** Data follows **
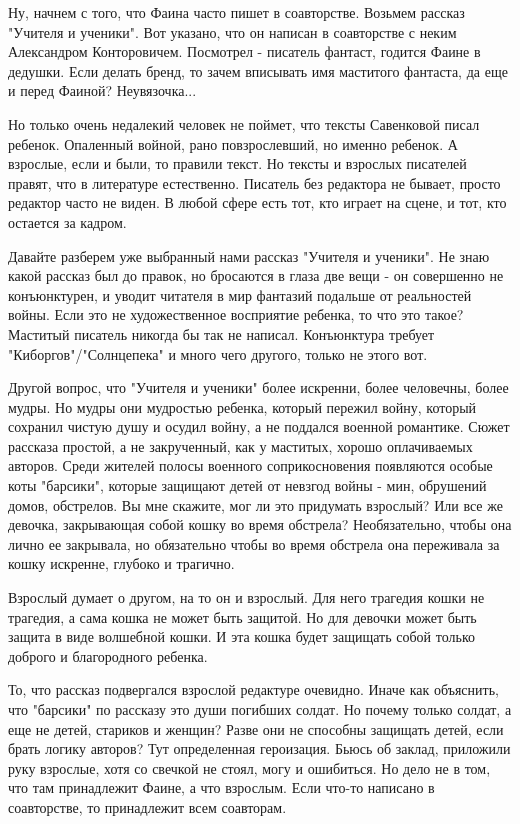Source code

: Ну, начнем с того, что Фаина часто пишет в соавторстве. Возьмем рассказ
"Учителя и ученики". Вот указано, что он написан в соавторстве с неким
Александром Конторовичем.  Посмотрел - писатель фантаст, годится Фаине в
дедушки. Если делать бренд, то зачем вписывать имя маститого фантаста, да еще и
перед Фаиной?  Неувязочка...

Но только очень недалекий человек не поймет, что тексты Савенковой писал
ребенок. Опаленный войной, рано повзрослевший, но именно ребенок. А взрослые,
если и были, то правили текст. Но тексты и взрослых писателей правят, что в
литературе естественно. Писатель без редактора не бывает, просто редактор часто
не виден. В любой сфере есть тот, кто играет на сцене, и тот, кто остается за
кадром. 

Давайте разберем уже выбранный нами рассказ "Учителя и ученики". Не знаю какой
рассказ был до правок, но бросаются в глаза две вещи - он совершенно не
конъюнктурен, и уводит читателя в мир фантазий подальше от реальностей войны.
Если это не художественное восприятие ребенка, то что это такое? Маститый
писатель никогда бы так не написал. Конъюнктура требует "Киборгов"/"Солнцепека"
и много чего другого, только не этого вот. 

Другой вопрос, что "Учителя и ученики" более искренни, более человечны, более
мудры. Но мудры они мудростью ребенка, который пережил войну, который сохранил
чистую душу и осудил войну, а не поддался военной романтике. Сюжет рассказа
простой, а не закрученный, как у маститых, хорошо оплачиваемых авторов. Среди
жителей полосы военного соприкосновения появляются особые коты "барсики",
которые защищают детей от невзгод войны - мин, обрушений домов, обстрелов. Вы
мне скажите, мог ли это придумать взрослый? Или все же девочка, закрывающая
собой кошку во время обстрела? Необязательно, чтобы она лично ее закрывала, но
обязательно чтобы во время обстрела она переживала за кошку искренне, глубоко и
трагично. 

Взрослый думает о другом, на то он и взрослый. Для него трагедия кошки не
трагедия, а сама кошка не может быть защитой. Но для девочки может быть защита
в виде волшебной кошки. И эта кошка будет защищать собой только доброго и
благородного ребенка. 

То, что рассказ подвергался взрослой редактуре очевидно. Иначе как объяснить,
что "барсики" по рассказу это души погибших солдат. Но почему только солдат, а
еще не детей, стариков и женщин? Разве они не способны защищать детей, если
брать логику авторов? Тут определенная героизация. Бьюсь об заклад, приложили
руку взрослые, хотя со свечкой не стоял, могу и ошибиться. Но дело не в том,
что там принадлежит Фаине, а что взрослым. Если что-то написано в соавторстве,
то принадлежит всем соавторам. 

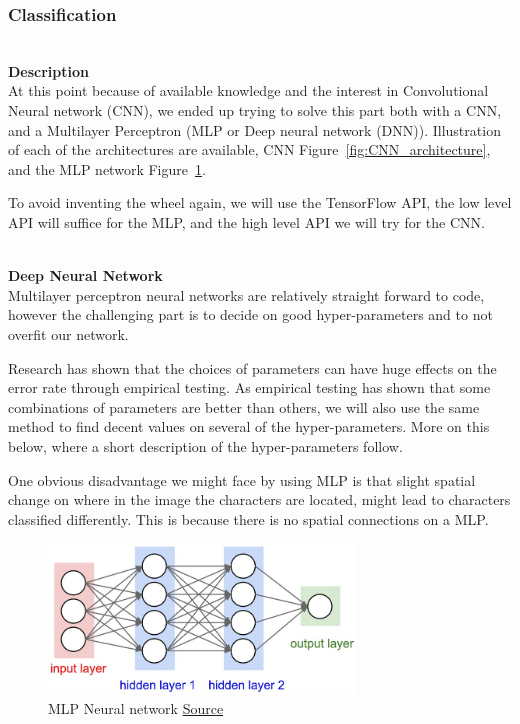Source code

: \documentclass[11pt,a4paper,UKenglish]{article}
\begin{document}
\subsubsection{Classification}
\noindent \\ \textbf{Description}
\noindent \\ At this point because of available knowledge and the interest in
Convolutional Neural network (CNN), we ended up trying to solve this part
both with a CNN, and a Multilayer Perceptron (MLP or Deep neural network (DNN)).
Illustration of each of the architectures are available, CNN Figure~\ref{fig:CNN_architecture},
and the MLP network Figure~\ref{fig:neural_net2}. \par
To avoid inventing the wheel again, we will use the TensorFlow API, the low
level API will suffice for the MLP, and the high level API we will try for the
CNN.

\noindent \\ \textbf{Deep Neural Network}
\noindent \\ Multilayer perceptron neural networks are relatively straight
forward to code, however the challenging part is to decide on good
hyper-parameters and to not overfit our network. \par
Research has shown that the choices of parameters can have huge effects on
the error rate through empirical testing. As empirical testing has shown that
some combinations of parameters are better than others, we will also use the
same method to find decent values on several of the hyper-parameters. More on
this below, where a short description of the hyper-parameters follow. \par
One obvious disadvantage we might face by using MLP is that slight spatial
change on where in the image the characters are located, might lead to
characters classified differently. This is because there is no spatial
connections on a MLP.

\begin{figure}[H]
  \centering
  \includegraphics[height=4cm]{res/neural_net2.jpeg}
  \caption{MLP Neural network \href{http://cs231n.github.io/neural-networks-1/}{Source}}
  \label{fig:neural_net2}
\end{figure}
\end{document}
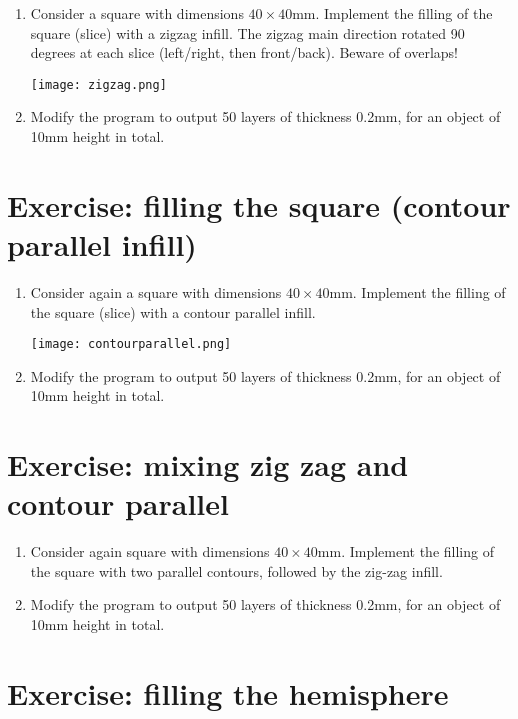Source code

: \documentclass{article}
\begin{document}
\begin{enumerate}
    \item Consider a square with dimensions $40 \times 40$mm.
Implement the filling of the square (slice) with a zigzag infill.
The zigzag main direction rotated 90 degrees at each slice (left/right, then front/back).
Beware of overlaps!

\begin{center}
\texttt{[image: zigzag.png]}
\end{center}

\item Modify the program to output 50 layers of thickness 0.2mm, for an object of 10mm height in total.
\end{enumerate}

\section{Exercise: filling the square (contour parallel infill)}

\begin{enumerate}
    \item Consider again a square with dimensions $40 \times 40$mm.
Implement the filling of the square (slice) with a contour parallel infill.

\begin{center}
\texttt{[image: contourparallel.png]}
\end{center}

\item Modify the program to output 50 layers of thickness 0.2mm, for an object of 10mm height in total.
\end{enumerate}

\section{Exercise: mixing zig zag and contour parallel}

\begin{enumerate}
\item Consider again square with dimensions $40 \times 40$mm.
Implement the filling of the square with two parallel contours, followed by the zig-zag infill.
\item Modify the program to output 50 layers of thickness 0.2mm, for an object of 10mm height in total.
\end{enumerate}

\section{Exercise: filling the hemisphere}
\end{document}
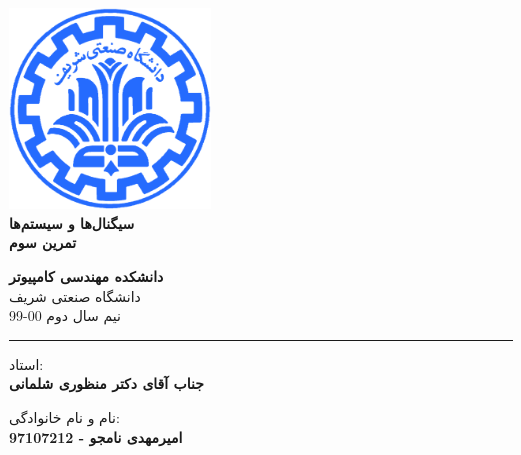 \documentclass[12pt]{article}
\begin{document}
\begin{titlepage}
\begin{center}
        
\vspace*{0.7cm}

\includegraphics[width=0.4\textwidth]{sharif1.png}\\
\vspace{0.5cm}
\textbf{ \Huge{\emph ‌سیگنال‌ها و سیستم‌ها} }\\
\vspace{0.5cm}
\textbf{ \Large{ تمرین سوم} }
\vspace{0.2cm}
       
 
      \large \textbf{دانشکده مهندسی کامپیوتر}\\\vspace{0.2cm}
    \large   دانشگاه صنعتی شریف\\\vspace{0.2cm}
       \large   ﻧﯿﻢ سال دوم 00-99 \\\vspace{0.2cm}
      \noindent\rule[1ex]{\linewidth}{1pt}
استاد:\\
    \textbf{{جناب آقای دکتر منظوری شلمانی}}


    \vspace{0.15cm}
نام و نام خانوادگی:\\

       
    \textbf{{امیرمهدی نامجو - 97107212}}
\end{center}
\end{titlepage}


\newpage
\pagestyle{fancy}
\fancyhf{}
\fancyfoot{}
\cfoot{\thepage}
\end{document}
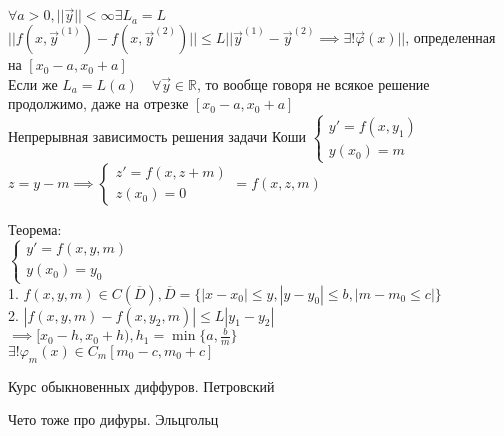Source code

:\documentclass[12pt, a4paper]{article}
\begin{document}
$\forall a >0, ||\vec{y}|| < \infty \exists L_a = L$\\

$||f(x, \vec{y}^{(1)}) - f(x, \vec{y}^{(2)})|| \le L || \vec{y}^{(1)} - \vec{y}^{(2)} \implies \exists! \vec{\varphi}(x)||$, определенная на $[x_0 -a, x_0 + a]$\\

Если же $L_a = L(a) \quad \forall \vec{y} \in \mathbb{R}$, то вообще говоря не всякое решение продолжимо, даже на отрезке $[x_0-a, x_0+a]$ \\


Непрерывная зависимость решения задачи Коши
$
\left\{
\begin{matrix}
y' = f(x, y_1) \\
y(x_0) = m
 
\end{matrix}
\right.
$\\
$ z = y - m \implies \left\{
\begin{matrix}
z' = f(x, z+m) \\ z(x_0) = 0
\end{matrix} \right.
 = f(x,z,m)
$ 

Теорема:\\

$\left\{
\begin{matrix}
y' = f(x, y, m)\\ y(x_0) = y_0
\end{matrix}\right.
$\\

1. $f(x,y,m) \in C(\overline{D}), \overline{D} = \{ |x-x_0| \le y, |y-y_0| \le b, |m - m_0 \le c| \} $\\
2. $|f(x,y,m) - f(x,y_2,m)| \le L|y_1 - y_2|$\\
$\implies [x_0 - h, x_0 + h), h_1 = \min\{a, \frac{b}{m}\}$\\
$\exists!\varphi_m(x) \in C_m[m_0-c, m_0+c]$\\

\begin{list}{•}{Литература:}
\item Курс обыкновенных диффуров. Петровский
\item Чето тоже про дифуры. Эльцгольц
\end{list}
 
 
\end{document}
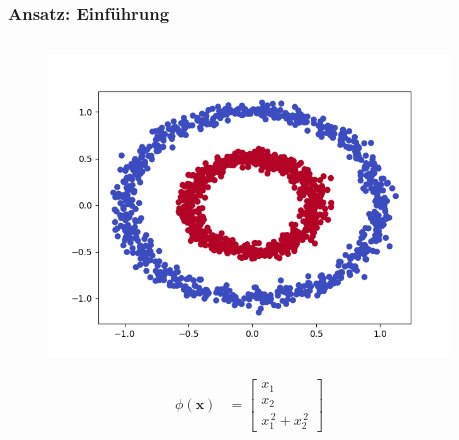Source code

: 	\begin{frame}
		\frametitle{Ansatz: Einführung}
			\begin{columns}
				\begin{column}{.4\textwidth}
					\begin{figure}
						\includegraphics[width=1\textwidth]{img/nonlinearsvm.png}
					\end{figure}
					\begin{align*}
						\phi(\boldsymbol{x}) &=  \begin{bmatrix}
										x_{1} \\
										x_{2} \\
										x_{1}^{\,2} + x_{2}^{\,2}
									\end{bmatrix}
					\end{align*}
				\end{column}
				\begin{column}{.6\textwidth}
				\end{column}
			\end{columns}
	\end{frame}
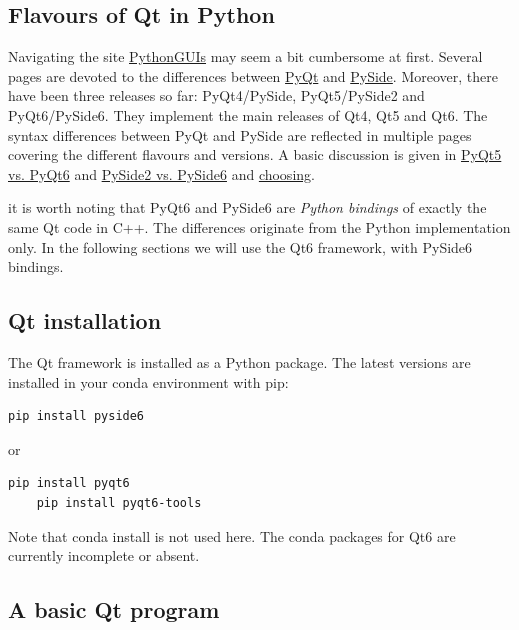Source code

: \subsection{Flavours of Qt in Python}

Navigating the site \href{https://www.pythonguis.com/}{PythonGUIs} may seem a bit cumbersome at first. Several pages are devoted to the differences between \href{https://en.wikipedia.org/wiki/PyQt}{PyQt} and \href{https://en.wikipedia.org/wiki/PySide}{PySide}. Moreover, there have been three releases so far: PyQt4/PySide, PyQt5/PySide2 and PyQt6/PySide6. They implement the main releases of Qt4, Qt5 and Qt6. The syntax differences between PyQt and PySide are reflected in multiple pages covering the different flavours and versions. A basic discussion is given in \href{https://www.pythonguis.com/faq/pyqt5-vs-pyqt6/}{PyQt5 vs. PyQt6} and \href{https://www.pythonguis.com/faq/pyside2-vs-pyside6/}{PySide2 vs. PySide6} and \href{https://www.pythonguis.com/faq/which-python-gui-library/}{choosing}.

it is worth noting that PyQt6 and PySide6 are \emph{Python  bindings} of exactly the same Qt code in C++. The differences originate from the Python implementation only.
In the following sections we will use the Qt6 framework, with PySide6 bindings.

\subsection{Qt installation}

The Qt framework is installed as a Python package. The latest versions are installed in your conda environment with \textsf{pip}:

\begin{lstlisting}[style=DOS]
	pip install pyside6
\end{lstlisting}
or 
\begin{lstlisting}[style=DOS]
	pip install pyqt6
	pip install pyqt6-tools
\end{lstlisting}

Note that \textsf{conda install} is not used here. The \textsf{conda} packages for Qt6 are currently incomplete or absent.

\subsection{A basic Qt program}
** End of Data **
* **Job**
Taking the entries above, copy word for word the lines from the one with "ﻧﯿﻢ سال دوم" up to and including the one with "2. $|f(x,y,m) - f(x,y_2,m)|", without any picture.

* **Solution below**
       \large   ﻧﯿﻢ سال دوم 00-99 \\\vspace{0.2cm}
      \noindent\rule[1ex]{\linewidth}{1pt}
استاد:\\
    \textbf{{جناب آقای دکتر منظوری شلمانی}}


    \vspace{0.15cm}
نام و نام خانوادگی:\\

       
    \textbf{{امیرمهدی نامجو - 97107212}}
\end{center}
\end{titlepage}


\newpage
\pagestyle{fancy}
\fancyhf{}
\fancyfoot{}
\cfoot{\thepage}
\end{document}
Source code

:\documentclass[12pt, a4paper]{article}
\begin{document}
$\forall a >0, ||\vec{y}|| < \infty \exists L_a = L$\\

$||f(x, \vec{y}^{(1)}) - f(x, \vec{y}^{(2)})|| \le L || \vec{y}^{(1)} - \vec{y}^{(2)} \implies \exists! \vec{\varphi}(x)||$, определенная на $[x_0 -a, x_0 + a]$\\

Если же $L_a = L(a) \quad \forall \vec{y} \in \mathbb{R}$, то вообще говоря не всякое решение продолжимо, даже на отрезке $[x_0-a, x_0+a]$ \\


Непрерывная зависимость решения задачи Коши
$
\left\{
\begin{matrix}
y' = f(x, y_1) \\
y(x_0) = m
 
\end{matrix}
\right.
$\\
$ z = y - m \implies \left\{
\begin{matrix}
z' = f(x, z+m) \\ z(x_0) = 0
\end{matrix} \right.
 = f(x,z,m)
$ 

Теорема:\\

$\left\{
\begin{matrix}
y' = f(x, y, m)\\ y(x_0) = y_0
\end{matrix}\right.
$\\

1. $f(x,y,m) \in C(\overline{D}), \overline{D} = \{ |x-x_0| \le y, |y-y_0| \le b, |m - m_0 \le c| \} $\\
2. $|f(x,y,m) - f(x,y_2,m)| \le L|y_1 - y_2|$\\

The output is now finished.